(Collected data)
··········

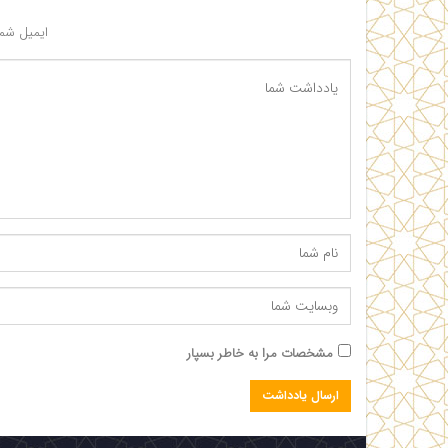
ایمیل شما
مشخصات مرا به خاطر بسپار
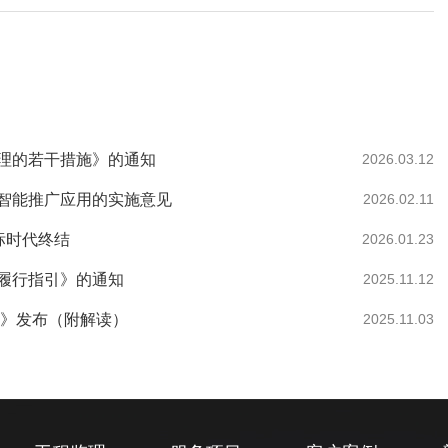
理的若干措施》的通知
2026.03.12
智能推广应用的实施意见
2026.02.11
中标时代终结
2026.01.23
履行指引》的通知
2025.11.12
法》发布（附解读）
2025.11.03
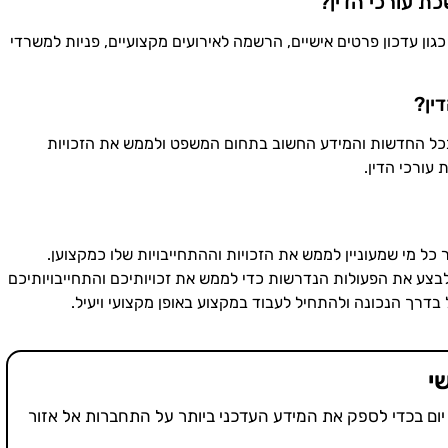
ת עורכי הדין?
כגון עדכון פרטים אישיים, הרשמה לאירועים מקצועיים, פניות למשרדי
ין?
 בכל החדשות והמידע החשוב בתחום המשפט ולממש את הזכויות
עורכי הדין.
כל מי שמעוניין לממש את הזכויות וההתחייבויות שלו כמקצוען.
בצע את הפעולות הנדרשות כדי לממש את זכויותיכם והתחייבויותיכם
בדרך הנכונה ולהתחיל לעבוד במקצוע באופן מקצועי ויעיל.
י
יום בכדי לספק את המידע העדכני ביותר על התחברות אל אזור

··········

Can you quote every line of the listing above verbatim, leaving out the pictures?

### Answer below
ایمیل شما
مشخصات مرا به خاطر بسپار
理的若干措施》的通知
2026.03.12
智能推广应用的实施意见
2026.02.11
中标时代终结
2026.01.23
履行指引》的通知
2025.11.12
法》发布（附解读）
2025.11.03
ת עורכי הדין?
כגון עדכון פרטים אישיים, הרשמה לאירועים מקצועיים, פניות למשרדי
ין?
 בכל החדשות והמידע החשוב בתחום המשפט ולממש את הזכויות
עורכי הדין.
כל מי שמעוניין לממש את הזכויות וההתחייבויות שלו כמקצוען.
בצע את הפעולות הנדרשות כדי לממש את זכויותיכם והתחייבויותיכם
בדרך הנכונה ולהתחיל לעבוד במקצוע באופן מקצועי ויעיל.
י
יום בכדי לספק את המידע העדכני ביותר על התחברות אל אזור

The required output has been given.